#### Work required
In the records below, some lines contain the word "chất". Copy each of them.

#### Records shown
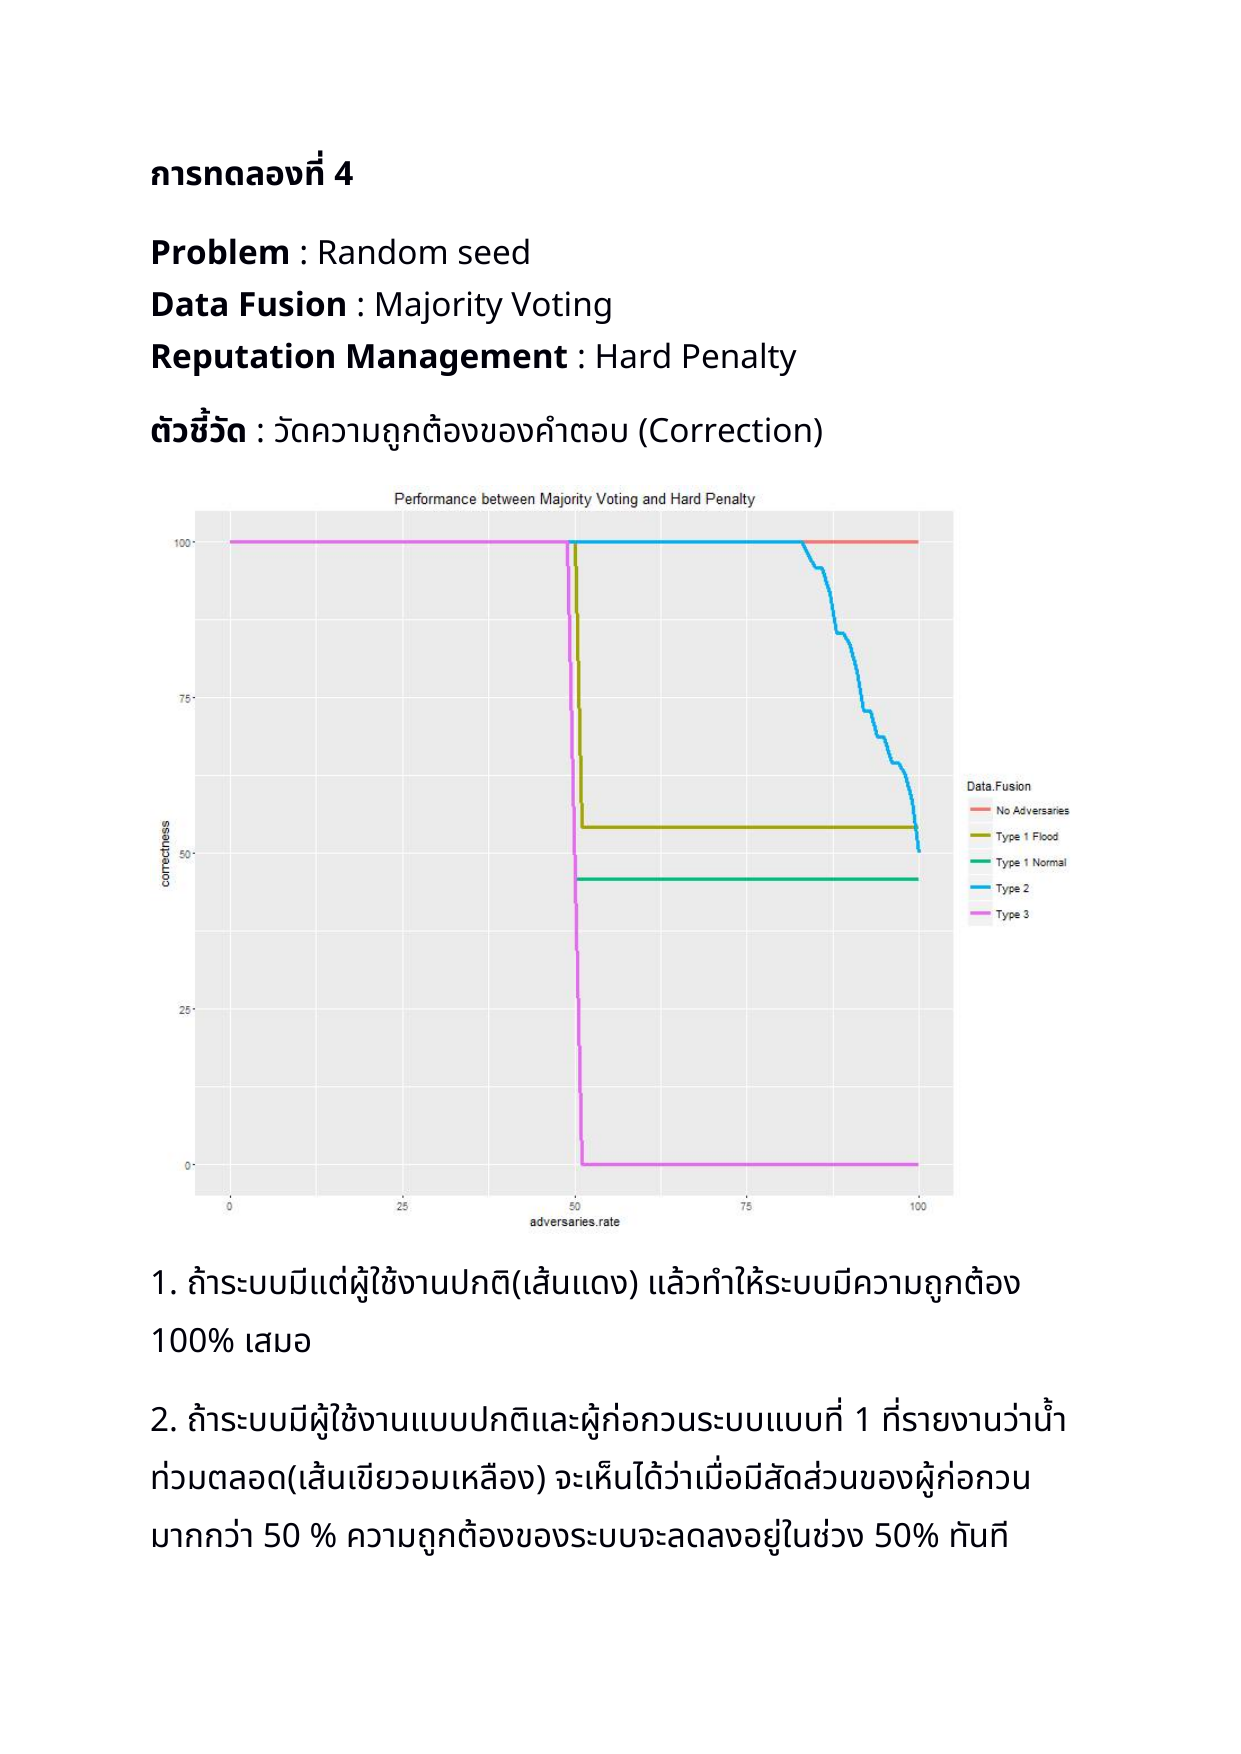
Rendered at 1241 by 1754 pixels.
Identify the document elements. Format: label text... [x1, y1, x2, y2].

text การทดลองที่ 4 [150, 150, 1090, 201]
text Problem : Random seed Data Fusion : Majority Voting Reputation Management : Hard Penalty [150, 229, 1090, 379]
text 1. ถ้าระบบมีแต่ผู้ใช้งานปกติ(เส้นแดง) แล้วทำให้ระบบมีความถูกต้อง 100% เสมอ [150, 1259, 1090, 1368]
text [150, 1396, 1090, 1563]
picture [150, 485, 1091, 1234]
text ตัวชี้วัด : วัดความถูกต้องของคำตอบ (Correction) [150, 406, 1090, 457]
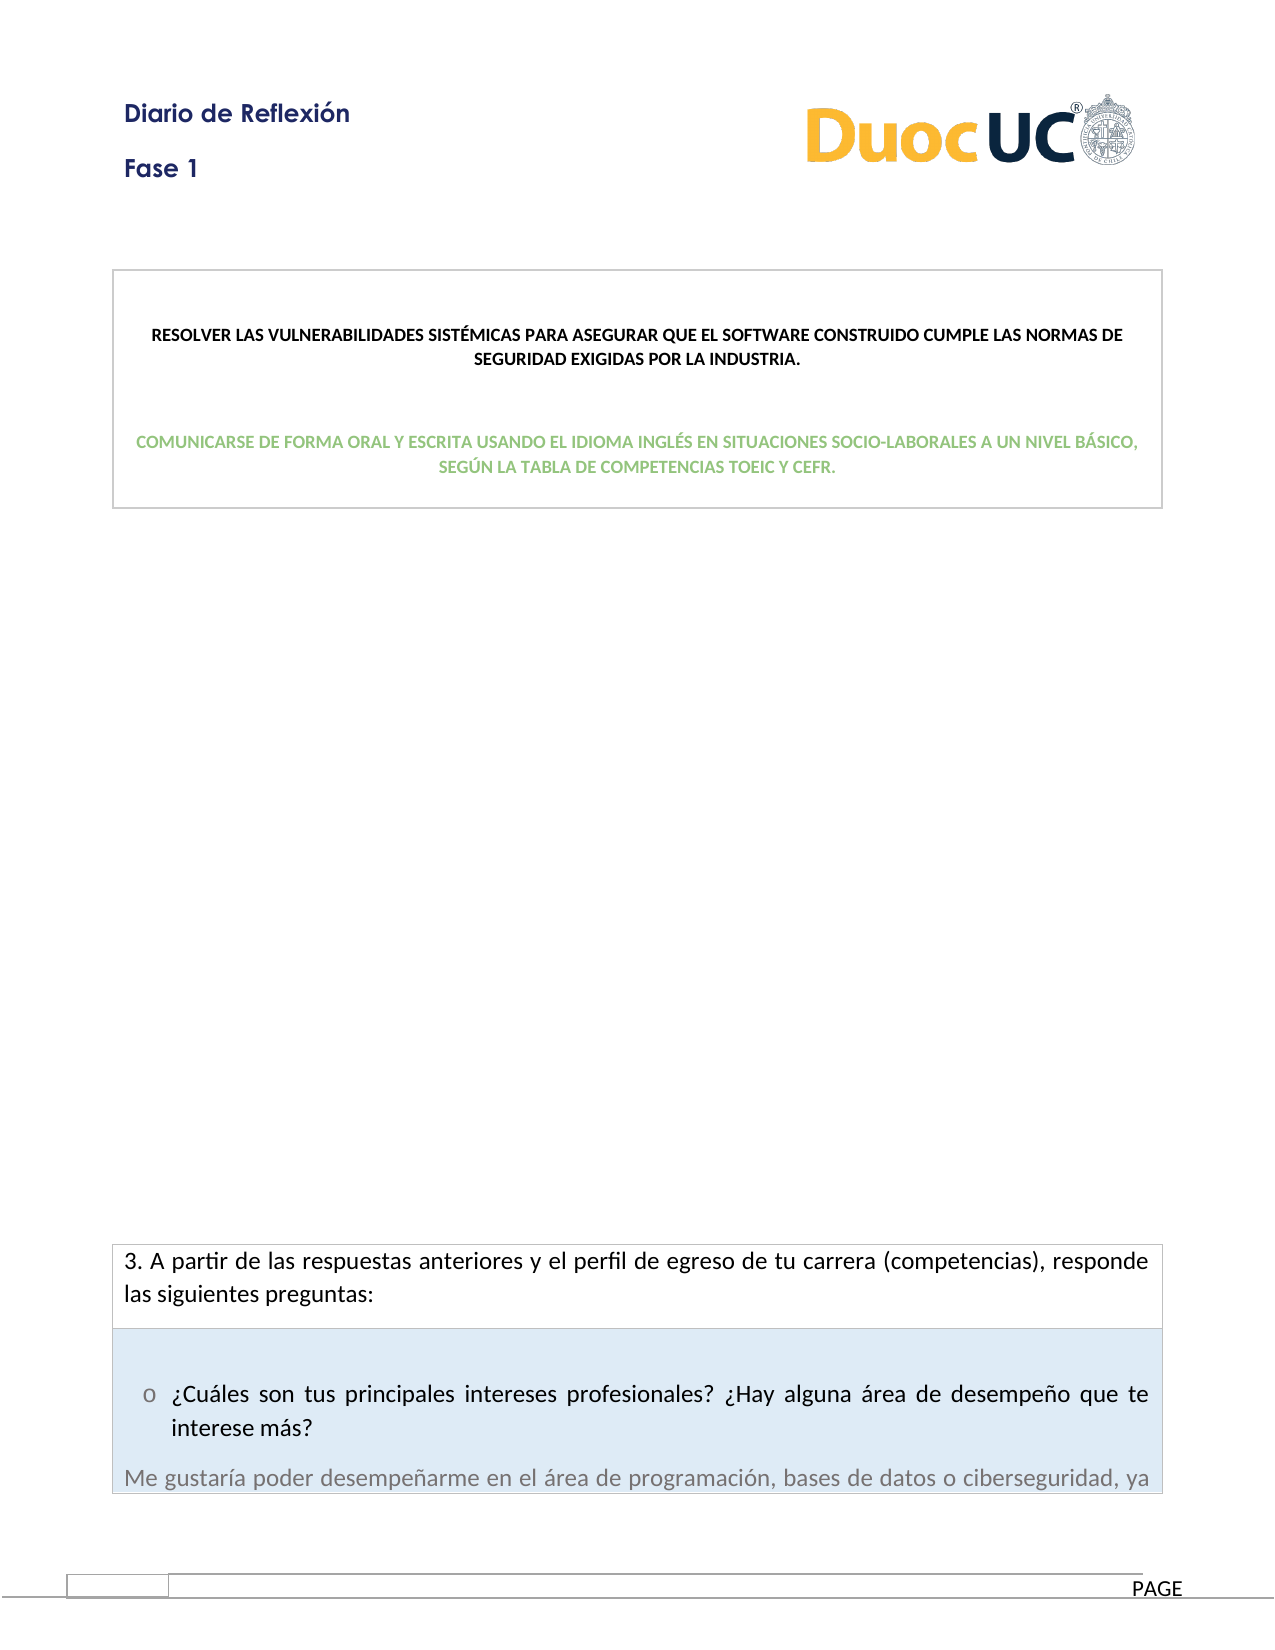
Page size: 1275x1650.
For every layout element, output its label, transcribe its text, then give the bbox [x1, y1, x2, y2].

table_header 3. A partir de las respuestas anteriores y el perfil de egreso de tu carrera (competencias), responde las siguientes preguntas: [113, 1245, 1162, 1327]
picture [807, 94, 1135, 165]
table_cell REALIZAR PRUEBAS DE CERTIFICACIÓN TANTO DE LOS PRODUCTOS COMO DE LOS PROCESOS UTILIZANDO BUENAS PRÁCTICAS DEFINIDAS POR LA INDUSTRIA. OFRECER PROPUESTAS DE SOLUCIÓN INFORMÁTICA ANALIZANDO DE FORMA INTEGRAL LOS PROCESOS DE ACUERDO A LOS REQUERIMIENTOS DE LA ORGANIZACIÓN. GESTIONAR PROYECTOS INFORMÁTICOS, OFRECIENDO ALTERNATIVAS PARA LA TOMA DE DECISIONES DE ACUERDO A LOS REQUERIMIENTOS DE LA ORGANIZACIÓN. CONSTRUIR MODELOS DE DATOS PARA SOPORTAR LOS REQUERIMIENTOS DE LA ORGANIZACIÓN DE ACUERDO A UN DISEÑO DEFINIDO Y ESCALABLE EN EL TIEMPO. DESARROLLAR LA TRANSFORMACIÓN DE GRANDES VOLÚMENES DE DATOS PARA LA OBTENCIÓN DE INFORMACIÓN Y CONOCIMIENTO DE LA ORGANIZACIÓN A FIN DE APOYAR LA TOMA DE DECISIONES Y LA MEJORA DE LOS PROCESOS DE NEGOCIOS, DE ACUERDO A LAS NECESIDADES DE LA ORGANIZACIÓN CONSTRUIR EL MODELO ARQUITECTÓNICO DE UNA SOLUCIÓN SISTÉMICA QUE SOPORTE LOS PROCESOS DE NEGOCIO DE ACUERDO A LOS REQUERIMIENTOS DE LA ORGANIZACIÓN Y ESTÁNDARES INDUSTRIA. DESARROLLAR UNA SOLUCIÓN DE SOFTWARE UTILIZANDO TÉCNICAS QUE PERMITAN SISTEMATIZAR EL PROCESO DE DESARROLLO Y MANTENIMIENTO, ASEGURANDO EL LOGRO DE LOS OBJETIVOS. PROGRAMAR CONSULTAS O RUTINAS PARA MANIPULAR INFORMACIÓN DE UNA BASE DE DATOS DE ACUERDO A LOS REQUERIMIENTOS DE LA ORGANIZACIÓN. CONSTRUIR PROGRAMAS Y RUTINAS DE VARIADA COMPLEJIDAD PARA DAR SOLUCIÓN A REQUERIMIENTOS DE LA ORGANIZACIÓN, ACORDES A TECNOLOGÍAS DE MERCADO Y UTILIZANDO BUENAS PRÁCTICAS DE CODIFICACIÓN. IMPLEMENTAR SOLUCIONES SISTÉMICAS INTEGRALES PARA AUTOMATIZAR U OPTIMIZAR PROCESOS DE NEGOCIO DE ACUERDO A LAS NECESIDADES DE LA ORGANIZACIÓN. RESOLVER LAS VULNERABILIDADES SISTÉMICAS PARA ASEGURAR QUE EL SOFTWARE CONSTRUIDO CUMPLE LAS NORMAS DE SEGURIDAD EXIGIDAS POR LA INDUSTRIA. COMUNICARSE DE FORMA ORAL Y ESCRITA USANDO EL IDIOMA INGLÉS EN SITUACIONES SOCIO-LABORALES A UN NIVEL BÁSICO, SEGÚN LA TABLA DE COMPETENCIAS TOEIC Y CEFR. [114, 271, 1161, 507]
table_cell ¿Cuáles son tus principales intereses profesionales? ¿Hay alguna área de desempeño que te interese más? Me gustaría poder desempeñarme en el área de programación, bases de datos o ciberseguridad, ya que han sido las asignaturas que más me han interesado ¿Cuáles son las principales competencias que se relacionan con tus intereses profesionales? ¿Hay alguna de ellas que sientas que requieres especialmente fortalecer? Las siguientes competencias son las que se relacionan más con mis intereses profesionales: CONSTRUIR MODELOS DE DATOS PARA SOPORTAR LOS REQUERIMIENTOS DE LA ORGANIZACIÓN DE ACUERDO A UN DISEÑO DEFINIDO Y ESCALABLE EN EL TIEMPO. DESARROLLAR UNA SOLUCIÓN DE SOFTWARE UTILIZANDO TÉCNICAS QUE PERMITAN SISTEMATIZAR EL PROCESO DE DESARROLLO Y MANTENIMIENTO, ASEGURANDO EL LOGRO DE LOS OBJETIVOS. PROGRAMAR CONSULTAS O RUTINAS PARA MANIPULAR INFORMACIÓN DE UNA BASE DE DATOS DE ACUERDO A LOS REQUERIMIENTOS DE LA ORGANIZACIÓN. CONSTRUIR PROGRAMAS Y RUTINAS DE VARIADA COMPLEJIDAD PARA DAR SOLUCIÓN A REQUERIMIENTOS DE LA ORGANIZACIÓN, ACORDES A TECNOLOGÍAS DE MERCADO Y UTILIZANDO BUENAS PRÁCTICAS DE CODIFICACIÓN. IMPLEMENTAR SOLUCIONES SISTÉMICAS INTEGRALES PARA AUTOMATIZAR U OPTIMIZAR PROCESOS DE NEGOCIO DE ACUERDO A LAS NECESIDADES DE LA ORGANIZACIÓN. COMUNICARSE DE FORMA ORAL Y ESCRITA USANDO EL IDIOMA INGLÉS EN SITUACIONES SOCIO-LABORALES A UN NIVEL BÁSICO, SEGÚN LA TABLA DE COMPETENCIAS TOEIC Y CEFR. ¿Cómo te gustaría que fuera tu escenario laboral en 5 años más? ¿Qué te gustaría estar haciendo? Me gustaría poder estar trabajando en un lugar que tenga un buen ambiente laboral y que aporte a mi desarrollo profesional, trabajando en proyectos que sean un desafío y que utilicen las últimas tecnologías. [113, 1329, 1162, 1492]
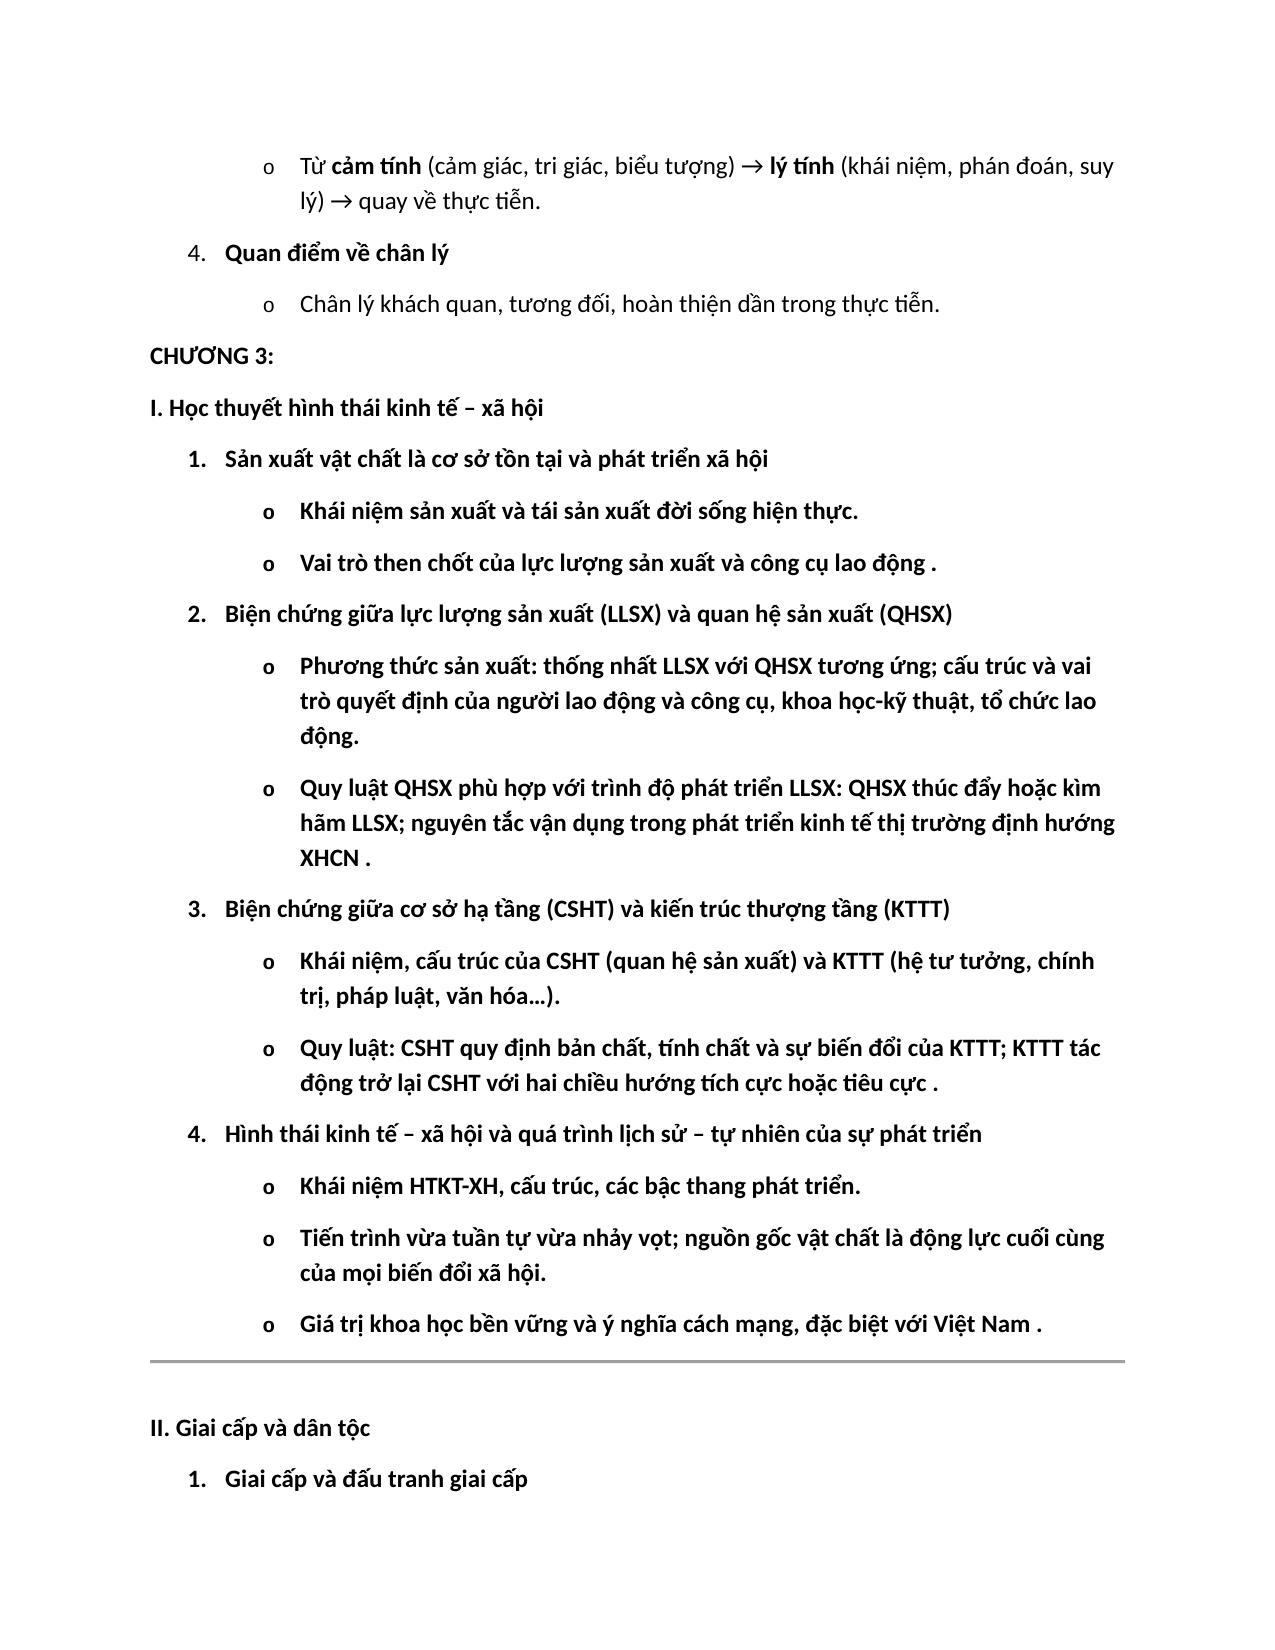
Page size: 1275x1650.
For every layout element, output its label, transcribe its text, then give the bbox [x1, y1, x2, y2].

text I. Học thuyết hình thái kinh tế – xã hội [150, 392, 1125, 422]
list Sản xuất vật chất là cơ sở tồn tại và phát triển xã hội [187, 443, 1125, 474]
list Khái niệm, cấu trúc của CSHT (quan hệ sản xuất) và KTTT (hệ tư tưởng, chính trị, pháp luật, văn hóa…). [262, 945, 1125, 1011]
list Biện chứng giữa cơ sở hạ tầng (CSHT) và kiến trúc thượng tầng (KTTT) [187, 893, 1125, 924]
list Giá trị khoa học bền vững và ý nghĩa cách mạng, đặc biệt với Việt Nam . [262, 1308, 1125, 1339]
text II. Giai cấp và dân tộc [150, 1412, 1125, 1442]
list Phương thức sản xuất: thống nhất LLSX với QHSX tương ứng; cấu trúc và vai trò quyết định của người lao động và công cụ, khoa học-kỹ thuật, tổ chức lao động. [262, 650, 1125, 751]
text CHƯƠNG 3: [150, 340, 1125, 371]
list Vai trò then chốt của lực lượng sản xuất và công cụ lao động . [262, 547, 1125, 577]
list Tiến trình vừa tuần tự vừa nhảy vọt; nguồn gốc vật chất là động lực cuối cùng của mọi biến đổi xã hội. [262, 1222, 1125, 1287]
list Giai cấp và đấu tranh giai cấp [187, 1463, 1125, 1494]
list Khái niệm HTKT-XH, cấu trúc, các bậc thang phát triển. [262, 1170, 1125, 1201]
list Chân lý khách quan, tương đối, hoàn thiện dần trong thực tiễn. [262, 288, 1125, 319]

#### Written answer
list Sản xuất vật chất là cơ sở tồn tại và phát triển xã hội [187, 443, 1125, 474]
list Tiến trình vừa tuần tự vừa nhảy vọt; nguồn gốc vật chất là động lực cuối cùng của mọi biến đổi xã hội. [262, 1222, 1125, 1287]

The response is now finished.